INDIANAPOLIS — The defining theme of the 2024-25 college basketball season has revolved around the dominance of the SEC. The league set a record with 14 NCAA tournament bids, set another one with seven teams in the Sweet 16 and became the first conference to have four teams in each regional final.
But on Sunday in the Elite Eight, the University of Houston showed Tennessee and the SEC that the Big 12 can still play the role of bully. Houston threw a defensive haymaker in the first half and rendered Tennessee’s offense overwhelmed and ineffective, like so many victims of the SEC this year in a 69-50 win.
In a tournament where SEC teams won often by swallowing teams whole with athleticism, depth and an abundance of talent, Houston flipped the script.
Kelvin Sampson’s Cougars have been the Big 12’s most dominant program since entering the league two years ago. And they’ve done so with a defensive edge that Sampson began forging in teams back at Montana Tech when he first became a head coach in the early 1980s.
On Sunday, Sampson’s close friend Rick Barnes became the latest team to get ripped apart by the Houston buzz saw. Tennessee missed its first 14 3-pointers, trailed by as many as 22 in the first half and looked at times like a directional school “buy game” opponent in an early November matchup.
L.J. Cryer shook off a rough shooting performance against Purdue to score a team-high 17 points, and Houston dominated the paint by outscoring Tennessee 30 to 14 inside. Tennessee finished the game shooting 17.2% from 3-point range and 28.8% from the field.
Tennessee managed to cut the Houston lead to 10 in the second half, but any embers of life the Vols showed were extinguished by Emanuel Sharp, who hit a pair of second-half three pointers and finished with 16 points to make sure the lead stayed in double digits.
The Cougars improved to 34-4 and will face East Regional champion No. 1 Duke in the Final Four next week. It’s the program’s seventh Final Four, and its six appearances in the event without a national title are the most of any program in college basketball.
Sampson advances to the third Final Four of his career, and the second during his time at Houston. After advancing on a slick inbounds play with less than a second left against Purdue on Friday night, Houston’s beautiful defensive brutality eliminated any chance at similar drama Sunday.
The Final Four will be another showcase for the remarkable run of dominance that Sampson has conducted at Houston. The Cougars own the country’s longest run of Sweet 16s, having reached the round six straight years.
By winning Sunday, Sampson prevented Barnes from reaching his second Final Four. The result also prevented Tennessee from reaching the first Final Four in school history. This was Tennessee’s 10th Sweet 16, the most by any school to never make a Final Four.
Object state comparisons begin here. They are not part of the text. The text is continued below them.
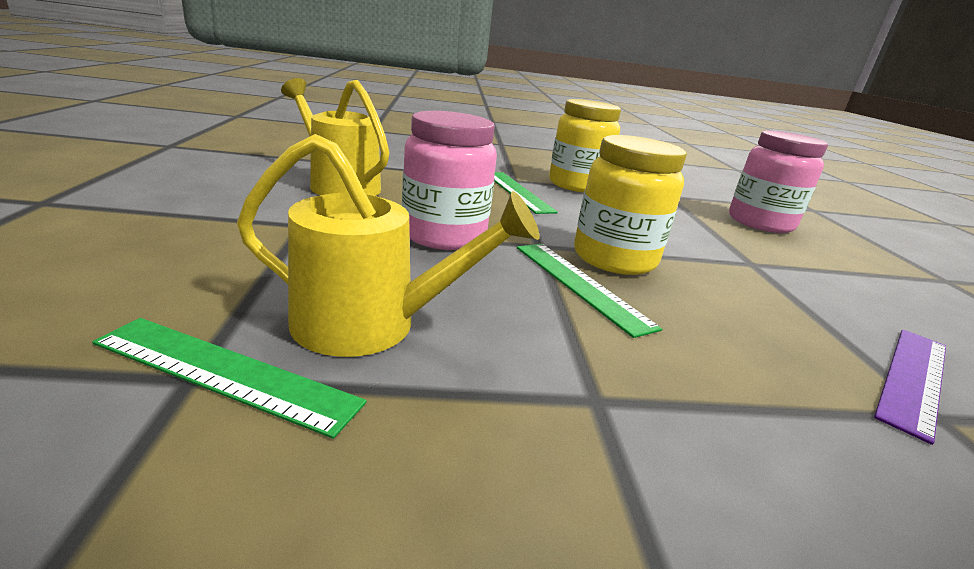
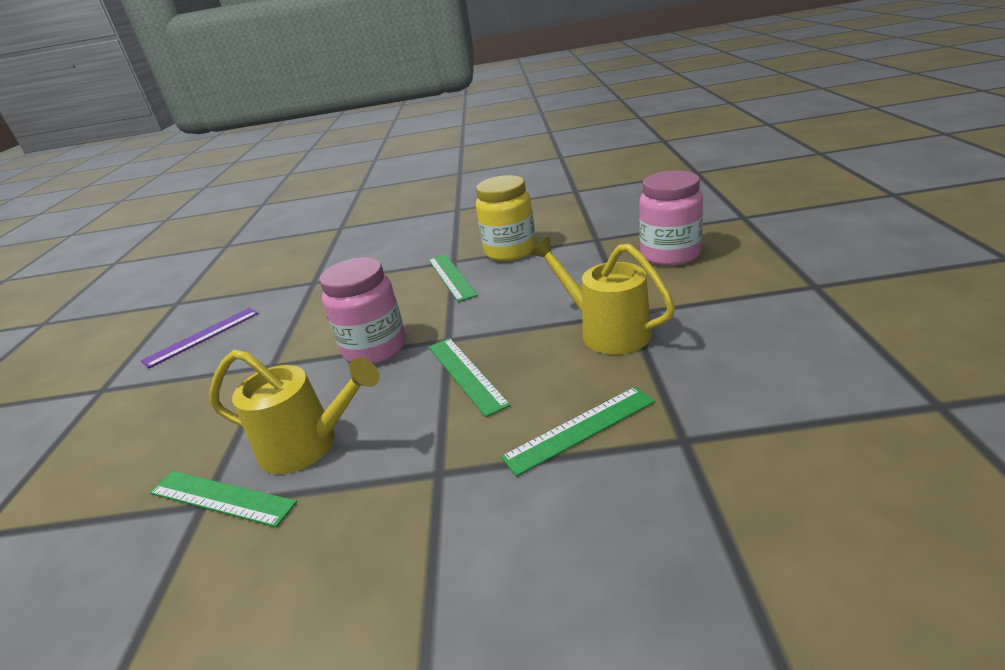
camera: 10 degrees right, 5 degrees up
yellow watering can [281,78,390,196] -> yellow watering can moved to [530,237,675,354]
yellow jar [574,135,687,275] -> none
purple ruler [874,329,946,445] -> purple ruler moved to [141,308,259,368]
none -> green ruler [501,387,655,476]

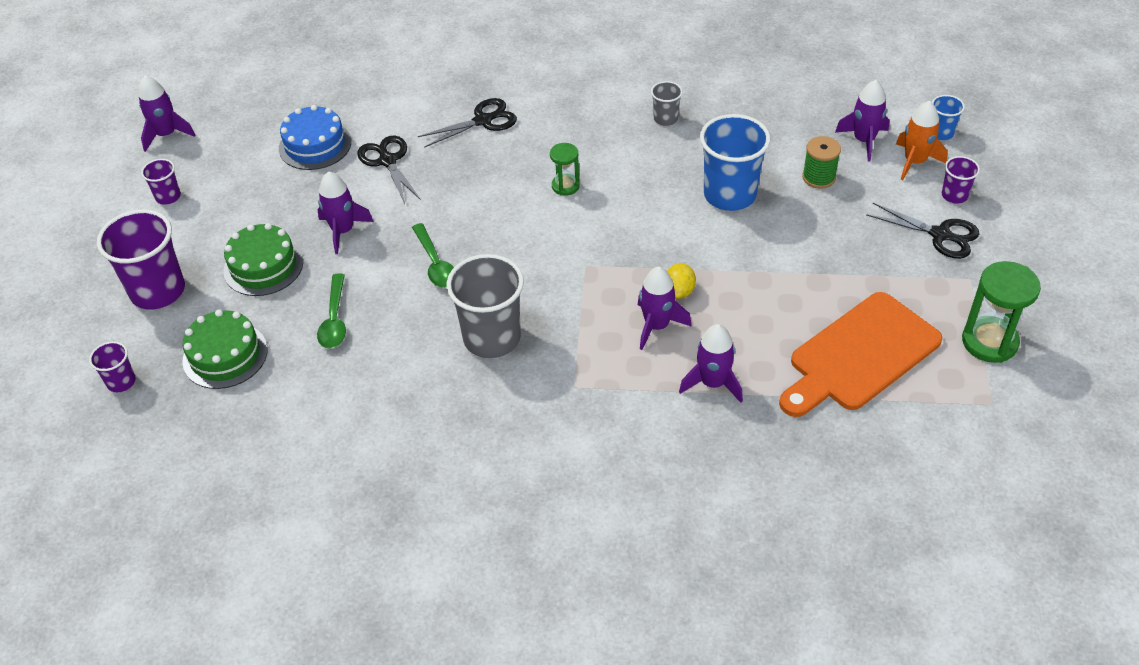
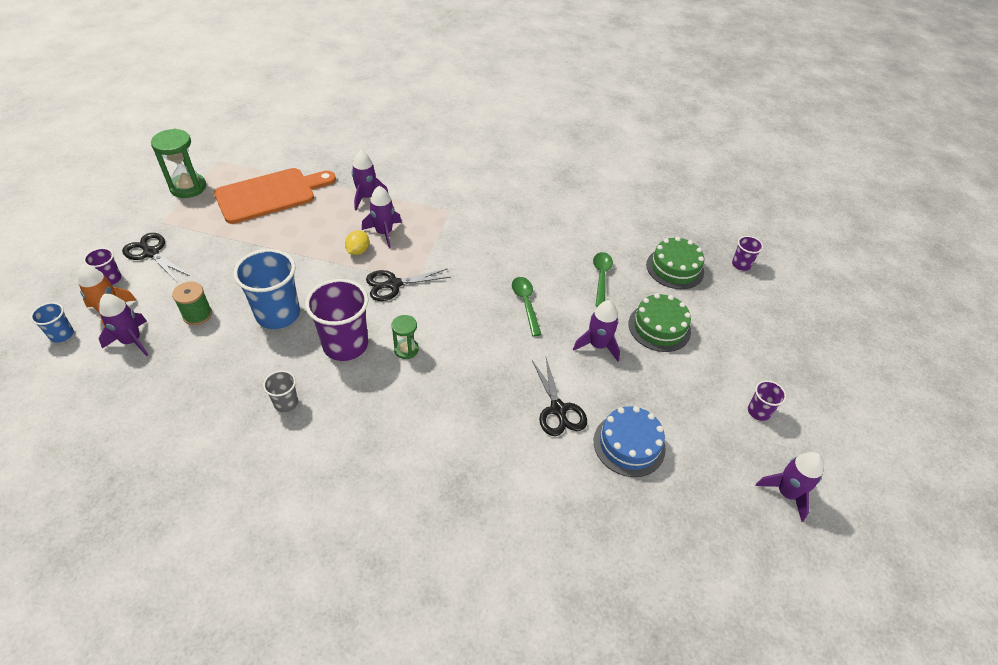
camera: 175 degrees left, 0 degrees up
purple cup [97,209,185,310] -> purple cup moved to [305,279,368,361]
black scissors [418,98,517,148] -> black scissors moved to [366,268,451,301]
grey cup [446,254,524,358] -> none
The SEC already has Florida advanced to the Final Four and could have a second team with No. 1 Auburn playing No. 2 Michigan State in the South Regional final later Sunday. The Tennessee loss means the SEC will not tie the Big East’s record of three teams in the Final Four back in 1985.
No. 1 Houston is the third top seed to reach the Final Four. If Auburn joins the Cougars this will be the first Final Four with all four No. 1 seeds since 2008, the only other time all four No. 1s advanced.
Tennessee belly-flopped from the start. Houston forced misses on 10 of Tennessee’s first 11 shots and on the Vols first 14 3-pointers. By the time Zakai Zeigler hit Tennessee’s first 3-pointer, there were 39 seconds left in the first half and the shot cut the Cougars’ lead to 34-15.
The Vols were never really in the game. Tennessee fell behind 9-2 to open the game, 22-6 later in the first half and took more than 16 minutes to crack double digits. By then, the Vols trailed 29-10 and Barnes had his hands jammed in his pockets in frustration.
Tennessee’s offensive ineptitude — and Houston’s defensive disruption — had the NCAA interns getting paper cuts looking up historic lows in a tournament game.
It was the worst first half for a team seeded No. 1 or No. 2 in NCAA history, as the 15 points were the lowest of any top-two seed. It was also the second-lowest overall scoring half for a top-two seed, with Kentucky’s 11 points against Georgetown in the second half of their national semifinal game in 1984 the only worse performance.